8.  Are additional sheets of information included as needed?

Yes    No

D.  Were enough releases of information (SSA-827) completed for all treatment sources, signed and NOT dated?

Yes    No

IV.  Medical Summary Report

 

A.  Introduction

 

1.  Does the first section of the Medical Summary Report accurately provide the physical description of the individual, the person’s interacting pattern, pattern of speech, ability to answer questions, etc.?

Yes    No

2.  Does the description give the reader an understanding of what it is like to be with this person? 

Yes    No

B.  Personal History- Does this section cover:

 

1.  Any trauma issues, including physical and/or sexual abuse (Brain damage is covered under physical health)?

Yes    No

2.  Educational history, including information on learning difficulties, grades repeated, special education, relationships with other students/teachers?

Yes    No

3.  Employment history for 15 years, including all jobs, reasons for leaving, job skills, problems on-the-job in terms of task completion and relationships with supervisors/co-workers?

Yes     No

4.  Legal history, i.e., arrests, convictions, incarcerations (including treatment in jail/prison), probation, parole?

Yes    No

5.  Problems in personal/intimate relationships, including problems with children and current relationships? 

Yes    No

C.  Treatment History

 

1.  Does treatment history include substance use history and treatment, including detox?

Yes    No

2.  Does substance use history address reason for use, impact of use (what person feels is positive/negative), treatment history, current drug of choice (reasons, positives/negatives)?

Yes    No

3.  Physical health history: Hospitalizations? Surgeries? Falls/accidents/fights involving head injuries? Current health problems? Medications? Primary care provider?  If no treatment now, why?

Yes    No

4.  Mental health history: First symptoms? Age and impact of first symptoms?  Hospitalizations? Day treatment/partial hospitaliz.? Outpatient treatment?  Psychiatric rehab. services? Emergency room visits? Medications?
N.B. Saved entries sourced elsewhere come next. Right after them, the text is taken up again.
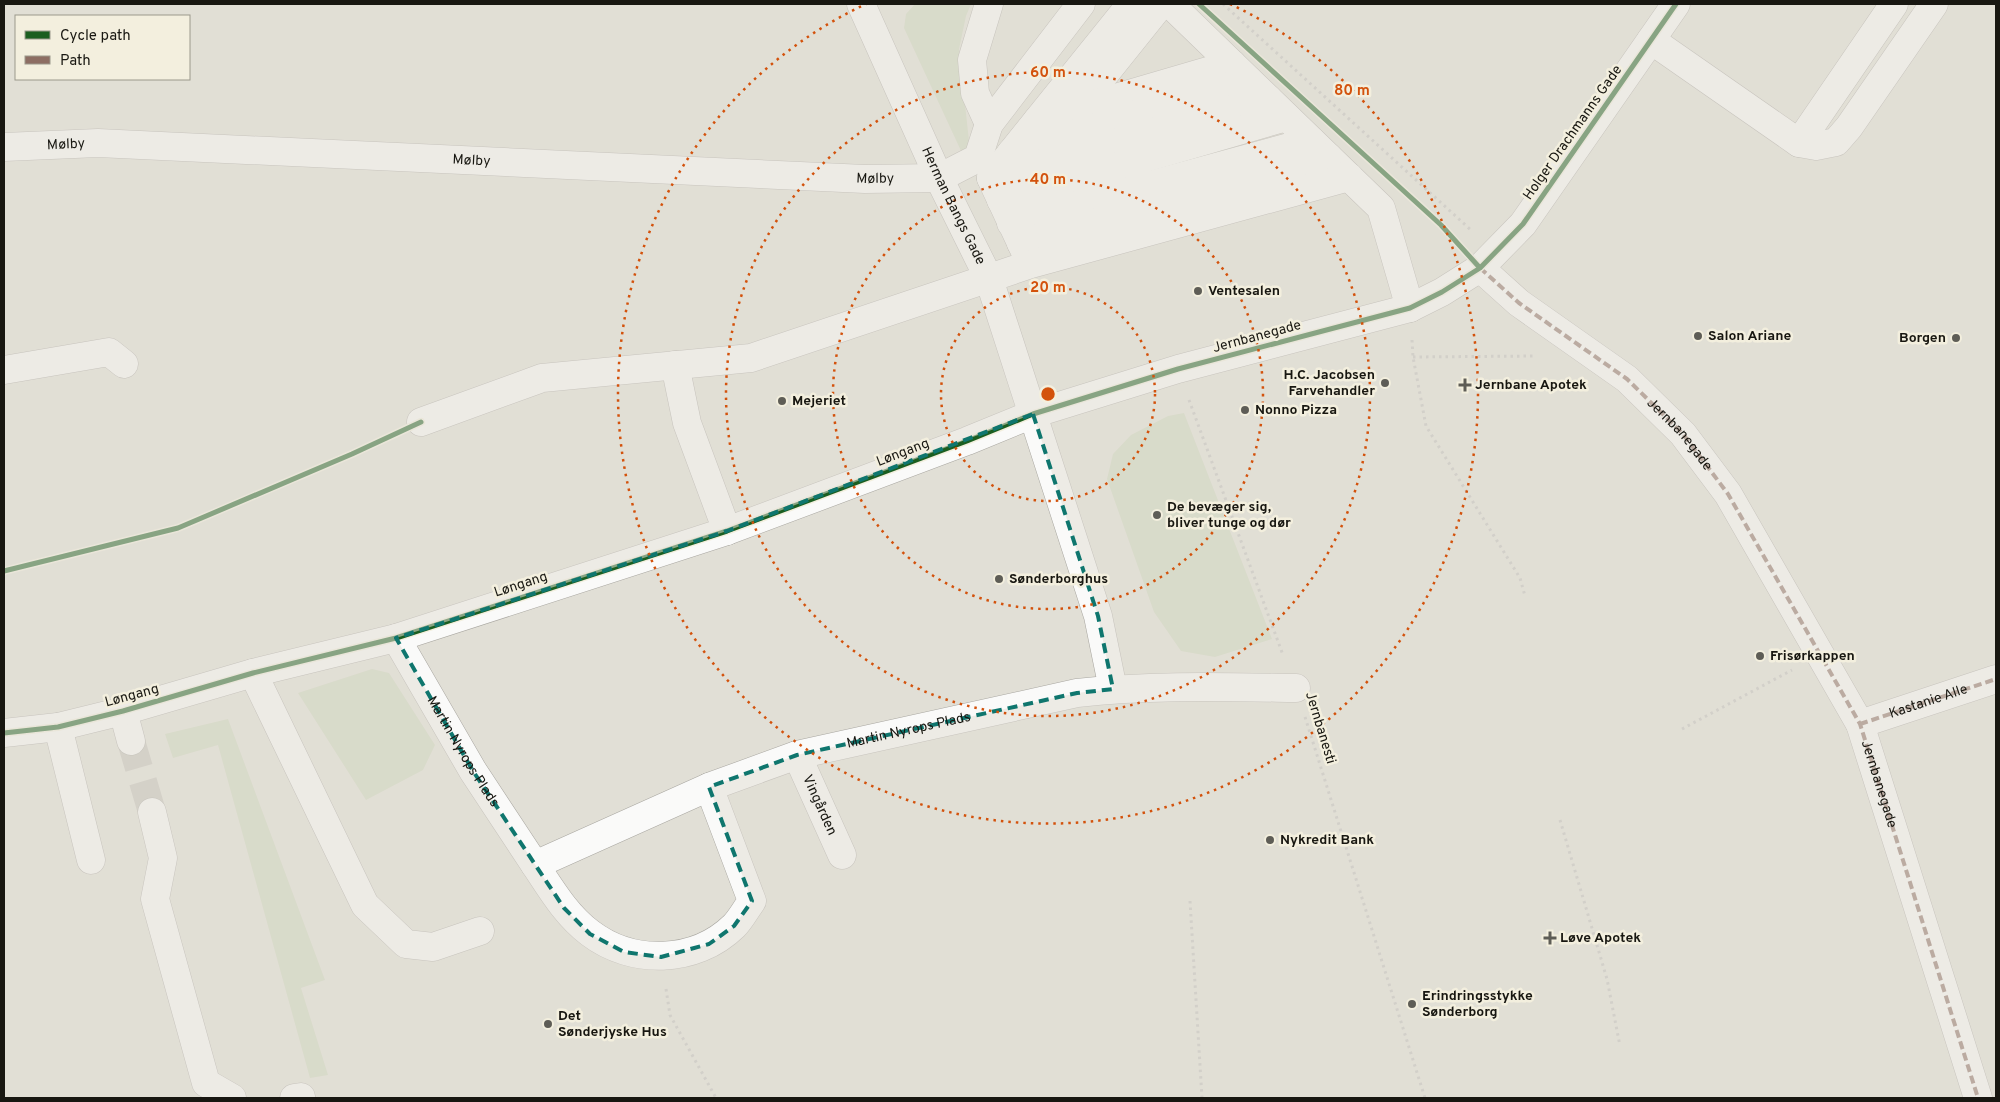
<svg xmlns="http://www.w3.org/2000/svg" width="2000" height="1102" font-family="Overpass,sans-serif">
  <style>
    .green { fill: #cdd7bc }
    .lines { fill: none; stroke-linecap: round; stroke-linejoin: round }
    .minor-tunnel { stroke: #c3c1b8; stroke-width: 28; stroke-dasharray: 28 14; stroke-linecap: butt }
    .minor-casing { stroke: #a8a6a0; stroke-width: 29 }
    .path { stroke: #bfbebb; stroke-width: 3; stroke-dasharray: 2.5 4; stroke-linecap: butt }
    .minor { stroke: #fafaf9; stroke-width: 28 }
    .quiet { stroke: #8d6e63; stroke-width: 4; stroke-dasharray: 8 4; stroke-linecap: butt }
    .cycleway-casing { stroke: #f3efde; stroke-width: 8 }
    .cycleway { stroke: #1b5e20; stroke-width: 5 }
    .marked { fill: none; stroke: #0f766e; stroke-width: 4; stroke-dasharray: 10 6; stroke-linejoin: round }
    .ring { fill: none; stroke: #d3520c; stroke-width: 2.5; stroke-dasharray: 2.5 5 }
    .poi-dot { fill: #5e5d56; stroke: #f3efde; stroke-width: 2 }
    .labels { text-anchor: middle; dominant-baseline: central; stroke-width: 5; stroke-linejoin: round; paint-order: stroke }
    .street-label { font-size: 14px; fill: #181711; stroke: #f3efde }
    .poi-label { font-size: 14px; font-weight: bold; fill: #181711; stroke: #f3efde; text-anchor: start }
    .centre { fill: #d3520c; stroke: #f3efde; stroke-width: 2.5 }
    .ring-label { font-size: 15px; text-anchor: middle; font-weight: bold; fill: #d3520c; stroke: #f3efde; stroke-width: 5; stroke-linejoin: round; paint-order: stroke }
  </style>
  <rect width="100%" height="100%" fill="#e1dfd6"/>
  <path class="green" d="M915 4H971L966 16 959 49 969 141 968 149 962 153 904 28 906 14Z
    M1184 413 1272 639 1215 657 1181 651 1154 612 1107 479 1113 454 1131 435 1168 416Z
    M372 669 389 673 435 745 423 770 366 800 298 693Z
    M228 719 325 980 301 988 328 1075 310 1078 218 745 173 758 165 734Z"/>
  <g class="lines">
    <path class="minor-tunnel" d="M131 741 152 812"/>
    <defs>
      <g id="minor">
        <path id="s1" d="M861 4 939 178 989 279 1098 616 1113 689"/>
        <path d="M1170 4 1381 208 1410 308"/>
        <path d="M1651 40 1799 143 1816 146 1836 142 1849 127 1934 4"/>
        <path d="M1076 110 1161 4"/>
        <path d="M1037 121 1232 64"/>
        <path d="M989 124 975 93 972 60 989 4"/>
        <path d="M1799 143 1894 4"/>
        <path id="s2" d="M4 147 98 143 865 179 939 178 978 158 989 124 1081 4"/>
        <path d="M1011 153 1248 80"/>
        <path d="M991 178 1268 99"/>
        <path d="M1001 200 1286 117"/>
        <path d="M1011 223 1311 141"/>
        <path d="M1021 243 1328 157"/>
        <path d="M1029 260 991 178 1131 4"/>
        <path d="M1480 268 1519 303 1627 379 1683 434 1728 494 1860 724 1978 1098"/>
        <path d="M675 365 687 423 727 531"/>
        <path d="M4 370 109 352 124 364"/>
        <path d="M421 422 542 378 751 358 1031 264 1349 177"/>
        <path id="s3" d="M396 638 473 771 535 865 709 787 797 755 1077 693C1150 685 1223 687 1296 688"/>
        <path d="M253 673 365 905 406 944 433 947 480 931"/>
        <path d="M123 711 131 741"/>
        <path id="s4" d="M1860 724 1996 679"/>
        <path d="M58 727 91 860"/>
        <path d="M4 733 58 727 123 711 253 673 396 638 727 531 967 441 1033 414 1178 369 1410 308 1442 292 1480 268 1523 224 1676 4"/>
        <path id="s5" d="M797 755 842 855"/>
        <path d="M152 812 163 858 155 899 206 1083 232 1098"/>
        <path d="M535 865C551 889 566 915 590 933 632 965 695 964 734 926 741 919 746 909 752 901L709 787"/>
        <path d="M294 1098 301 1097"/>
      </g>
    </defs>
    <use href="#minor" class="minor-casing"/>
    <path class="path" d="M1223 4 1472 231
      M1412 340 1413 357 1426 426 1520 578 1525 596
      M1413 357 1535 356
      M1189 400 1283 655
      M1305 717 1425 1098
      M1682 729 1792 670
      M1560 820 1607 979 1620 1046
      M1190 901 1202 1098
      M666 989 670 1015 716 1098"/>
    <use href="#minor" class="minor"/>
    <g class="quiet">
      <path id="s6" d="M1480 268 1519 303 1627 379 1683 434 1728 494 1860 724 1978 1098"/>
      <path d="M1860 724 1996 679"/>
    </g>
    <defs>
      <path id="cycleway" d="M1199 4 1441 225 1480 268
        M4 571 178 528 352 454 421 422
        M4 733 58 727 123 711 253 673 396 638 727 531 967 441 1033 414 1178 369 1410 308 1442 292 1480 268 1523 224 1676 4"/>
    </defs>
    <use href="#cycleway" class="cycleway-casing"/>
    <use href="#cycleway" class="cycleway"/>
  </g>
  <path d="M0 0H2000V1102H0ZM1033 414 1098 616 1113 689 1077 693 797 755 709 787 752 901 734 926 709 944 661 957 624 952 590 934 564 908 473 771 396 638 727 531Z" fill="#e1dfd6" fill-opacity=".55" fill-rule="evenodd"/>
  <path class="marked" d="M1033 414 1098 616 1113 689 1077 693 797 755 709 787 752 901 734 926 709 944 661 957 624 952 590 934 564 908 473 771 396 638 727 531Z"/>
  <g class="ring">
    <circle cx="1048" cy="394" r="107"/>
    <circle cx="1048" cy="394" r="215"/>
    <circle cx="1048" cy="394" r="322"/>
    <path d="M1230 4A430 430 0 1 1 866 4"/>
  </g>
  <g class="poi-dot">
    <circle cx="1198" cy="291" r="5"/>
    <circle cx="1698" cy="336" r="5"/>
    <circle cx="1956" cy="338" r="5"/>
    <circle cx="1385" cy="383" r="5"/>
    <path d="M1462.5 377.5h5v5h5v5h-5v5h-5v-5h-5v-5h5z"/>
    <circle cx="782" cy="401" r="5"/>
    <circle cx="1245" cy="410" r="5"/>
    <circle cx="1157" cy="515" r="5"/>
    <circle cx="999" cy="579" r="5"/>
    <circle cx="1760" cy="656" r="5"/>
    <circle cx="1270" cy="840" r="5"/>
    <path d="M1547.5 930.5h5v5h5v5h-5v5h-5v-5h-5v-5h5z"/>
    <circle cx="1412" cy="1004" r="5"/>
    <circle cx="548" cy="1024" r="5"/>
  </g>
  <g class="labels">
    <g class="street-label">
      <text transform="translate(1573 133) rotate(-55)">Holger Drachmanns Gade</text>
      <text stroke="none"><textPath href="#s2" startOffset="62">Mølby</textPath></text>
      <text stroke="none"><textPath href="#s2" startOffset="468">Mølby</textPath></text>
      <text stroke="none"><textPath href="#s2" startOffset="872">Mølby</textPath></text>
      <text stroke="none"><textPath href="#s1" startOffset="222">Herman Bangs Gade</textPath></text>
      <text transform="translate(1257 337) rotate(-15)">Jernbanegade</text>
      <text stroke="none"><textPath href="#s6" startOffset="261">Jernbanegade</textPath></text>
      <text transform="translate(903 453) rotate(-21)">Løngang</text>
      <text transform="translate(521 585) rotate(-18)">Løngang</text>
      <text transform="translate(132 696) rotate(-15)">Løngang</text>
      <text stroke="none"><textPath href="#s4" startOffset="72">Kastanie Alle</textPath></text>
      <text transform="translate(1320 728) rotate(73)">Jernbanesti</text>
      <text stroke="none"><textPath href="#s3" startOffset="665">Martin Nyrops Plads</textPath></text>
      <text stroke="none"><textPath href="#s3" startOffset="132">Martin Nyrops Plads</textPath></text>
      <text stroke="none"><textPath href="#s6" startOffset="666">Jernbanegade</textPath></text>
      <text stroke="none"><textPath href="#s5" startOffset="55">Vingården</textPath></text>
    </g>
    <g class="poi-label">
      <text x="1208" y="291">Ventesalen</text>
      <text x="1708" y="336">Salon Ariane</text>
      <text x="1946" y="338" text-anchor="end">Borgen</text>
      <text x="1375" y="375" text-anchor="end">H.C. Jacobsen<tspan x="1375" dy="16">Farvehandler</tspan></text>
      <text x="1475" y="385">Jernbane Apotek</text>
      <text x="792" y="401">Mejeriet</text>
      <text x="1255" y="410">Nonno Pizza</text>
      <text x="1167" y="507">De bevæger sig,<tspan x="1167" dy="16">bliver tunge og dør</tspan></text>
      <text x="1009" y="579">Sønderborghus</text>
      <text x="1770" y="656">Frisørkappen</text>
      <text x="1280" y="840">Nykredit Bank</text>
      <text x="1560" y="938">Løve Apotek</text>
      <text x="1422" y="996">Erindringsstykke<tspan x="1422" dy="16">Sønderborg</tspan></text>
      <text x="558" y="1016">Det<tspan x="558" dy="16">Sønderjyske Hus</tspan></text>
    </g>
  </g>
  <circle cx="1048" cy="394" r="8" class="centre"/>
  <g class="ring-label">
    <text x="1048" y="77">60 m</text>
    <text x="1352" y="95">80 m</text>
    <text x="1048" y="184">40 m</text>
    <text x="1048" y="292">20 m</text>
  </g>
  <rect width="2000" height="1102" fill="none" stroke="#181711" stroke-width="10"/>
  <rect x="15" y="15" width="175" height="65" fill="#f3efde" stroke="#9b998c"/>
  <rect x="25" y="31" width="25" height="8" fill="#1b5e20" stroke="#9b998c"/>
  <text x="60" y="40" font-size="15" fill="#181711">Cycle path</text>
  <rect x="25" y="56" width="25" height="8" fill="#8d6e63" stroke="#9b998c"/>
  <text x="60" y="65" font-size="15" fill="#181711">Path</text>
</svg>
If no current treatment, why? 

Yes    No

D.  Functional Information

 

1.  Description of all functional levels of impairment separated by: activities of daily living, social functioning (incl. ability to be with and relate to other people), impairment of persistence and pace in completion of tasks, efforts at working 3 or more times in last year?

Yes    No

E.  Summary Ending

 

1.  Does the report contain a summary of diagnosis, impairment, evidence of significant functional impairment?

Yes    No

2.  Is report co-signed by a physician/psychiatrist or psychologist?

Yes    No

3.  Are contact names and phone numbers included for the primary writer of report and the co-signing physician/psychiatrist/psychologist?